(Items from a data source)
============
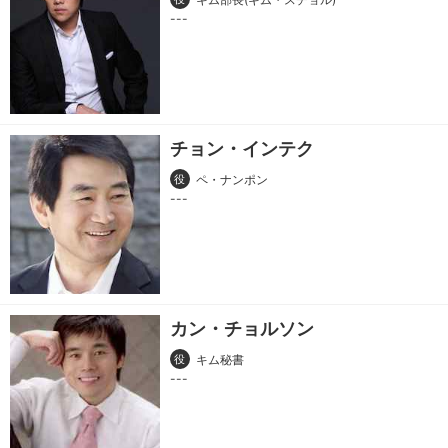
チョン・インテク
役
ペ・ナンポン
カン・チョルソン
役
キム秘書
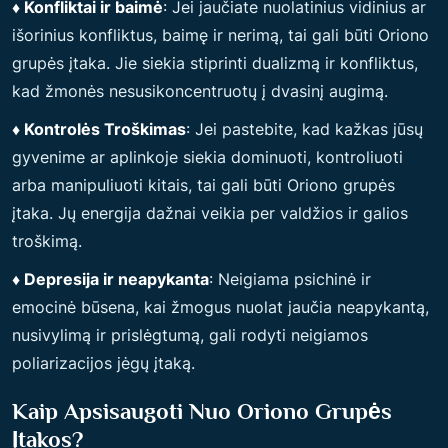
♦ Konfliktai ir baimė
: Jei jaučiate nuolatinius vidinius ar
išorinius konfliktus, baimę ir nerimą, tai gali būti Oriono
grupės įtaka. Jie siekia stiprinti dualizmą ir konfliktus,
kad žmonės nesusikoncentruotų į dvasinį augimą.
♦ Kontrolės Troškimas
: Jei pastebite, kad kažkas jūsų
gyvenime ar aplinkoje siekia dominuoti, kontroliuoti
arba manipuliuoti kitais, tai gali būti Oriono grupės
įtaka. Jų energija dažnai veikia per valdžios ir galios
troškimą.
♦ Depresija ir neapykanta
: Neigiama psichinė ir
emocinė būsena, kai žmogus nuolat jaučia neapykantą,
nusivylimą ir prislėgtumą, gali rodyti neigiamos
poliarizacijos jėgų įtaką.
Kaip Apsisaugoti Nuo Oriono Grupės
Įtakos?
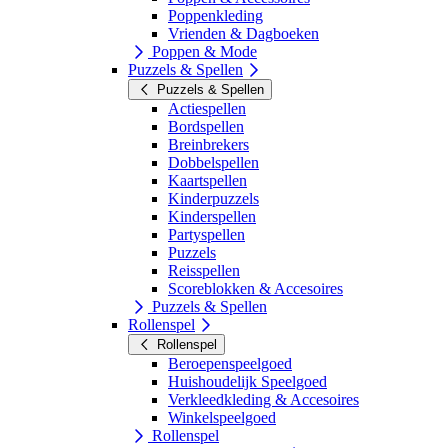
Poppenkleding
Vrienden & Dagboeken
Poppen & Mode
Puzzels & Spellen
Puzzels & Spellen
Actiespellen
Bordspellen
Breinbrekers
Dobbelspellen
Kaartspellen
Kinderpuzzels
Kinderspellen
Partyspellen
Puzzels
Reisspellen
Scoreblokken & Accesoires
Puzzels & Spellen
Rollenspel
Rollenspel
Beroepenspeelgoed
Huishoudelijk Speelgoed
Verkleedkleding & Accesoires
Winkelspeelgoed
Rollenspel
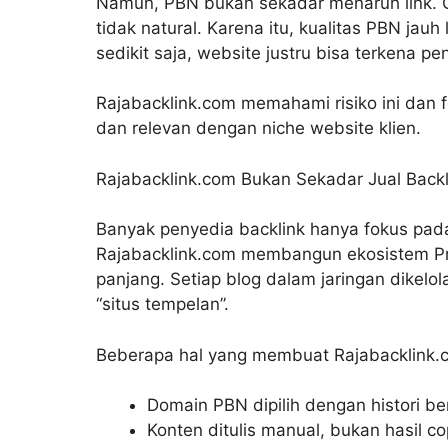
Namun, PBN bukan sekadar menaruh link. G
tidak natural. Karena itu, kualitas PBN jauh
sedikit saja, website justru bisa terkena pen
Rajabacklink.com memahami risiko ini dan 
dan relevan dengan niche website klien.
Rajabacklink.com Bukan Sekadar Jual Backl
Banyak penyedia backlink hanya fokus pada
Rajabacklink.com membangun ekosistem Pr
panjang. Setiap blog dalam jaringan dikelo
“situs tempelan”.
Beberapa hal yang membuat Rajabacklink.
Domain PBN dipilih dengan histori be
Konten ditulis manual, bukan hasil c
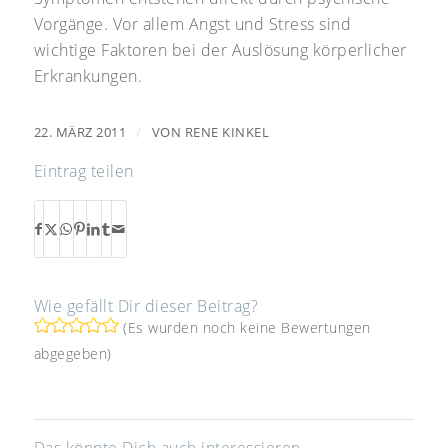
Vorgänge. Vor allem Angst und Stress sind
wichtige Faktoren bei der Auslösung körperlicher
Erkrankungen.
/
22. MÄRZ 2011
VON
RENE KINKEL
Eintrag teilen
Wie gefällt Dir dieser Beitrag?
(Es wurden noch keine Bewertungen
abgegeben)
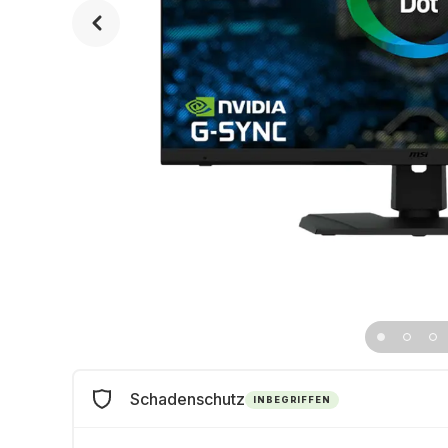
Schadenschutz
INBEGRIFFEN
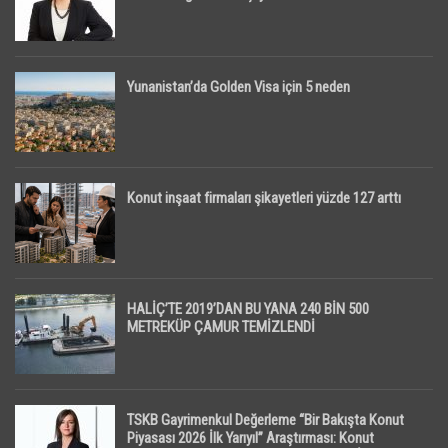
Yunanistan’da Golden Visa için 5 neden
Konut inşaat firmaları şikayetleri yüzde 127 arttı
HALİÇ’TE 2019’DAN BU YANA 240 BİN 500
METREKÜP ÇAMUR TEMİZLENDİ
TSKB Gayrimenkul Değerleme “Bir Bakışta Konut
Piyasası 2026 İlk Yarıyıl” Araştırması: Konut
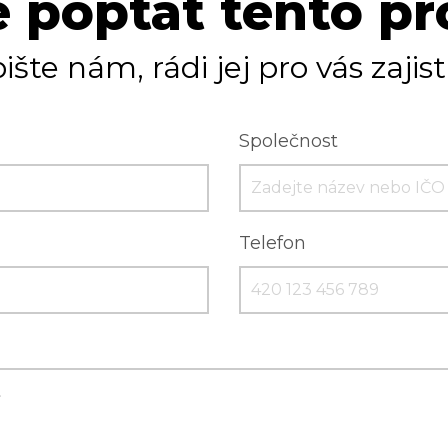
 poptat tento p
ište nám, rádi jej pro vás zajis
Společnost
Telefon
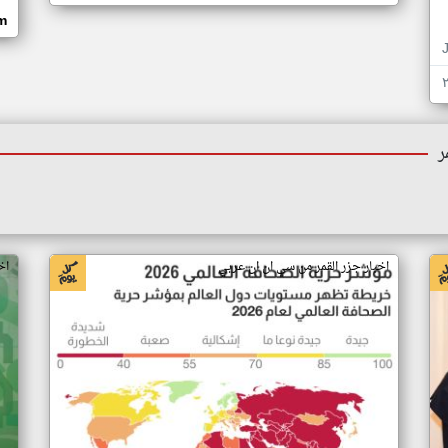
om
ر
اخبار جزر القمر من سي ان ان عربي
اخ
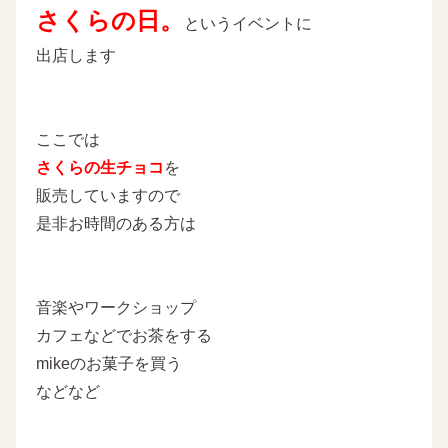
さくらの日。
というイベントに
出店します
ここでは
さくらの生チョコ
を
販売していますので
是非お時間のある方は
音楽やワークショップ
カフェなどでお茶をする
mikeのお菓子を買う
などなど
============
Directions: Please copy the lines above exactly, starting at the line that holds "Beberapa hal yang membuat Rajabacklink." and ending at the line that holds "Wie gefällt Dir dieser Beitrag?"; include both, but no pictures.

Task solution:
Beberapa hal yang membuat Rajabacklink.
Domain PBN dipilih dengan histori be
Konten ditulis manual, bukan hasil c
Vorgänge. Vor allem Angst und Stress sind
wichtige Faktoren bei der Auslösung körperlicher
Erkrankungen.
/
22. MÄRZ 2011
VON
RENE KINKEL
Eintrag teilen
Wie gefällt Dir dieser Beitrag?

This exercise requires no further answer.